--- What is required ---
Repeat all entries word for word; skip images.

━━━━

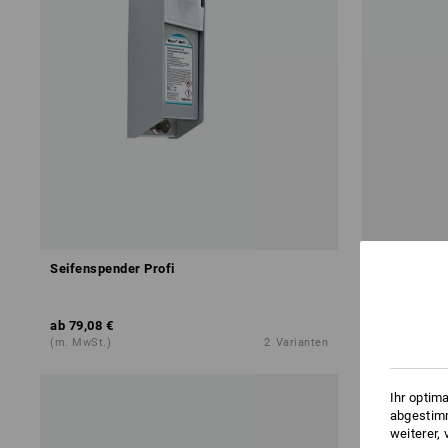
Seifenspender Profi
Tork Spende
ab
79,08 €
ab
41,88 €
(m. MwSt.)
2
Varianten
(m. MwSt.) ab
Ihr optim
abgestimm
weiterer,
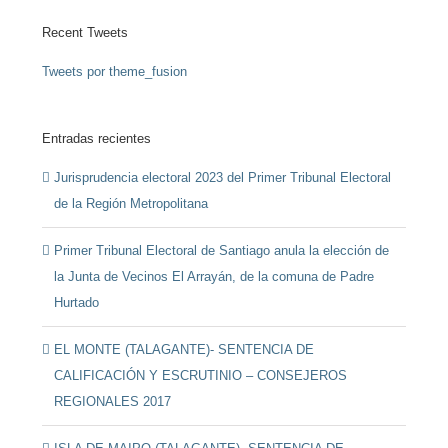
Recent Tweets
Tweets por theme_fusion
Entradas recientes
Jurisprudencia electoral 2023 del Primer Tribunal Electoral
de la Región Metropolitana
Primer Tribunal Electoral de Santiago anula la elección de
la Junta de Vecinos El Arrayán, de la comuna de Padre
Hurtado
EL MONTE (TALAGANTE)- SENTENCIA DE
CALIFICACIÓN Y ESCRUTINIO – CONSEJEROS
REGIONALES 2017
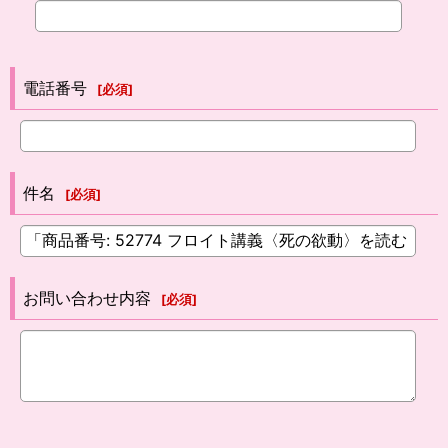
電話番号
[
必須
]
件名
[
必須
]
お問い合わせ内容
[
必須
]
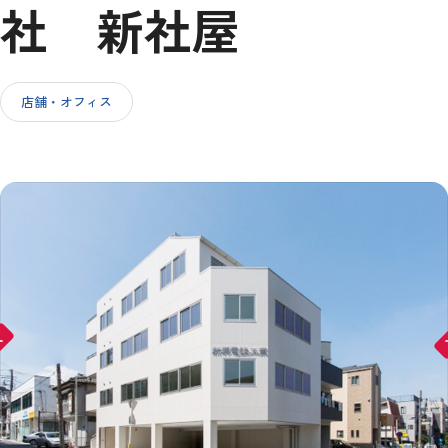
社 新社屋
IR情報
店舗・オフィス
採用情報
お問い合わせ
ward
arr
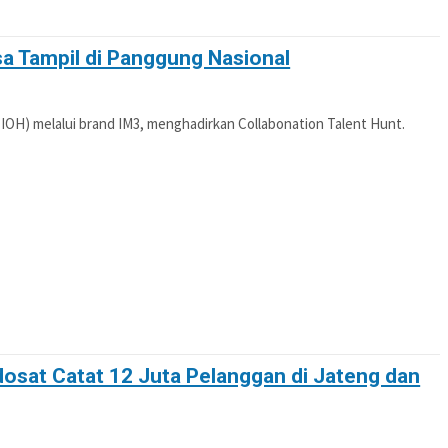
a Tampil di Panggung Nasional
IOH) melalui brand IM3, menghadirkan Collabonation Talent Hunt.
dosat Catat 12 Juta Pelanggan di Jateng dan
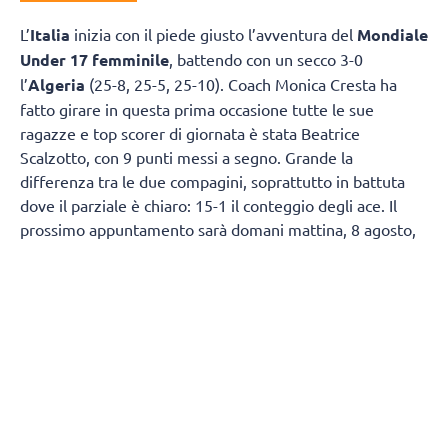
L’
Italia
inizia con il piede giusto l’avventura del
Mondiale
Under 17 femminile
, battendo con un secco 3-0
l’
Algeria
(25-8, 25-5, 25-10). Coach Monica Cresta ha
fatto girare in questa prima occasione tutte le sue
ragazze e top scorer di giornata è stata Beatrice
Scalzotto, con 9 punti messi a segno. Grande la
differenza tra le due compagini, soprattutto in battuta
dove il parziale è chiaro: 15-1 il conteggio degli ace. Il
prossimo appuntamento sarà domani mattina, 8 agosto,
sempre alle ore 2 italiane, contro la Repubblica
Dominicana.
IL TABELLINO
ITALIA 3
ALGERIA 0
(25-8, 25-5, 25-10)
ITALIA:
Borello 7, Pettiti 6, Uwadie 1, Terzi 7, Scalzotto
9, Jakic 4, Bianchin (L), Simeonov 1, Crotta 1, Di Napoli 1,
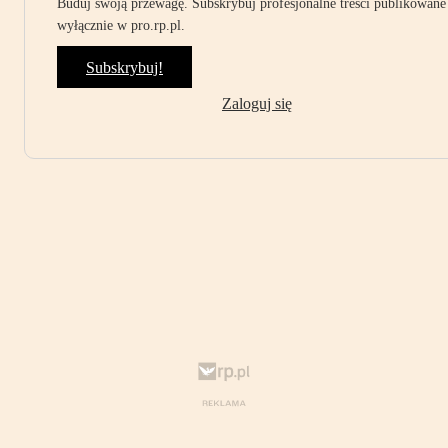
Buduj swoją przewagę. Subskrybuj profesjonalne treści publikowane
wyłącznie w pro.rp.pl.
Subskrybuj!
Zaloguj się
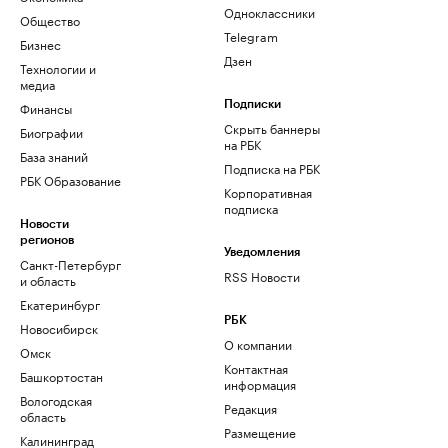
Одноклассники
Общество
Telegram
Бизнес
Дзен
Технологии и
медиа
Финансы
Подписки
Скрыть баннеры
Биографии
на РБК
База знаний
Подписка на РБК
РБК Образование
Корпоративная
подписка
Новости
регионов
Уведомления
Санкт-Петербург
RSS Новости
и область
Екатеринбург
РБК
Новосибирск
О компании
Омск
Контактная
Башкортостан
информация
Вологодская
Редакция
область
Размещение
Калининград
рекламы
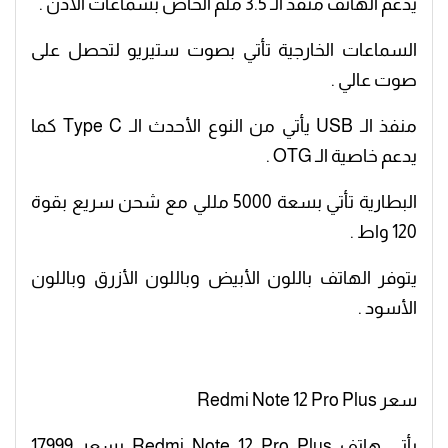
يدعم الهاتف منفذ الـ 3.5 ملم الخاص بسماعات الاذن .
السماعات الخارجية تأتي بصوت ستيريو لتحصل على
صوت عالي .
منفذ الـ USB يأتي من النوع الأحدث الـ Type C كما
يدعم خاصية الـ OTG .
البطارية تأتي بسعة 5000 مللي مع شحن سريع بقوة
120 واط .
يتوفر الهاتف باللون الأبيض وباللون الأزرق وباللون
الأسود .
سعر Redmi Note 12 Pro Plus
يأتي هاتف Redmi Note 12 Pro Plus بسعر 17999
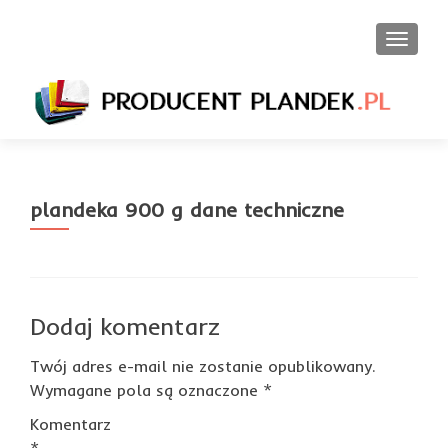
PRZEŁ
plandeka 900 g dane techniczne
Dodaj komentarz
Twój adres e-mail nie zostanie opublikowany.
Wymagane pola są oznaczone
*
Komentarz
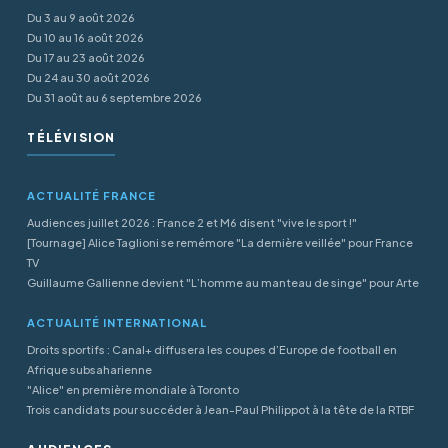
Du 3 au 9 août 2026
Du 10 au 16 août 2026
Du 17 au 23 août 2026
Du 24 au 30 août 2026
Du 31 août au 6 septembre 2026
TÉLÉVISION
ACTUALITÉ FRANCE
Audiences juillet 2026 : France 2 et M6 disent "vive le sport !"
[Tournage] Alice Taglioni se remémore "La dernière veillée" pour France
TV
Guillaume Gallienne devient "L’homme au manteau de singe" pour Arte
ACTUALITÉ INTERNATIONAL
Droits sportifs : Canal+ diffusera les coupes d’Europe de football en
Afrique subsaharienne
"Alice" en première mondiale à Toronto
Trois candidats pour succéder à Jean-Paul Philippot à la tête de la RTBF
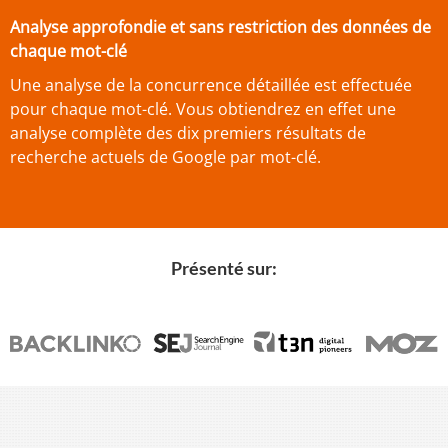
Analyse approfondie et sans restriction des données de
chaque mot-clé
Une analyse de la concurrence détaillée est effectuée
pour chaque mot-clé. Vous obtiendrez en effet une
analyse complète des dix premiers résultats de
recherche actuels de Google par mot-clé.
Présenté sur:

━━━━

--- Final answer ---
Seifenspender Profi
Tork Spende
ab
79,08 €
ab
41,88 €
(m. MwSt.)
2
Varianten
(m. MwSt.) ab
Ihr optim
abgestimm
weiterer,
Recent Tweets
Tweets por theme_fusion
Entradas recientes
Jurisprudencia electoral 2023 del Primer Tribunal Electoral
de la Región Metropolitana
Primer Tribunal Electoral de Santiago anula la elección de
la Junta de Vecinos El Arrayán, de la comuna de Padre
Hurtado
EL MONTE (TALAGANTE)- SENTENCIA DE
CALIFICACIÓN Y ESCRUTINIO – CONSEJEROS
REGIONALES 2017
電話番号
[
必須
]
件名
[
必須
]
お問い合わせ内容
[
必須
]
社 新社屋
IR情報
店舗・オフィス
採用情報
お問い合わせ
ward
arr
a Tampil di Panggung Nasional
IOH) melalui brand IM3, menghadirkan Collabonation Talent Hunt.
dosat Catat 12 Juta Pelanggan di Jateng dan
L’
Italia
inizia con il piede giusto l’avventura del
Mondiale
Under 17 femminile
, battendo con un secco 3-0
l’
Algeria
(25-8, 25-5, 25-10). Coach Monica Cresta ha
fatto girare in questa prima occasione tutte le sue
ragazze e top scorer di giornata è stata Beatrice
Scalzotto, con 9 punti messi a segno. Grande la
differenza tra le due compagini, soprattutto in battuta
dove il parziale è chiaro: 15-1 il conteggio degli ace. Il
prossimo appuntamento sarà domani mattina, 8 agosto,
sempre alle ore 2 italiane, contro la Repubblica
Dominicana.
IL TABELLINO
ITALIA 3
ALGERIA 0
(25-8, 25-5, 25-10)
ITALIA:
Borello 7, Pettiti 6, Uwadie 1, Terzi 7, Scalzotto
9, Jakic 4, Bianchin (L), Simeonov 1, Crotta 1, Di Napoli 1,
Buduj swoją przewagę. Subskrybuj profesjonalne treści publikowane
wyłącznie w pro.rp.pl.
Subskrybuj!
Zaloguj się
Одноклассники
Общество
Telegram
Бизнес
Дзен
Технологии и
медиа
Финансы
Подписки
Скрыть баннеры
Биографии
на РБК
База знаний
Подписка на РБК
РБК Образование
Корпоративная
подписка
Новости
регионов
Уведомления
Санкт-Петербург
RSS Новости
и область
Екатеринбург
РБК
Новосибирск
О компании
Омск
Контактная
Башкортостан
информация
Вологодская
Редакция
область
Размещение
Калининград
рекламы
يدعم الهاتف منفذ الـ 3.5 ملم الخاص بسماعات الاذن .
السماعات الخارجية تأتي بصوت ستيريو لتحصل على
صوت عالي .
منفذ الـ USB يأتي من النوع الأحدث الـ Type C كما
يدعم خاصية الـ OTG .
البطارية تأتي بسعة 5000 مللي مع شحن سريع بقوة
120 واط .
يتوفر الهاتف باللون الأبيض وباللون الأزرق وباللون
الأسود .
سعر Redmi Note 12 Pro Plus
يأتي هاتف Redmi Note 12 Pro Plus بسعر 17999
PRZEŁ
plandeka 900 g dane techniczne
Dodaj komentarz
Twój adres e-mail nie zostanie opublikowany.
Wymagane pola są oznaczone
*
Komentarz
Du 3 au 9 août 2026
Du 10 au 16 août 2026
Du 17 au 23 août 2026
Du 24 au 30 août 2026
Du 31 août au 6 septembre 2026
TÉLÉVISION
ACTUALITÉ FRANCE
Audiences juillet 2026 : France 2 et M6 disent "vive le sport !"
[Tournage] Alice Taglioni se remémore "La dernière veillée" pour France
TV
Guillaume Gallienne devient "L’homme au manteau de singe" pour Arte
ACTUALITÉ INTERNATIONAL
Droits sportifs : Canal+ diffusera les coupes d’Europe de football en
Afrique subsaharienne
"Alice" en première mondiale à Toronto
Trois candidats pour succéder à Jean-Paul Philippot à la tête de la RTBF
Analyse approfondie et sans restriction des données de
chaque mot-clé
Une analyse de la concurrence détaillée est effectuée
pour chaque mot-clé. Vous obtiendrez en effet une
analyse complète des dix premiers résultats de
recherche actuels de Google par mot-clé.
Présenté sur:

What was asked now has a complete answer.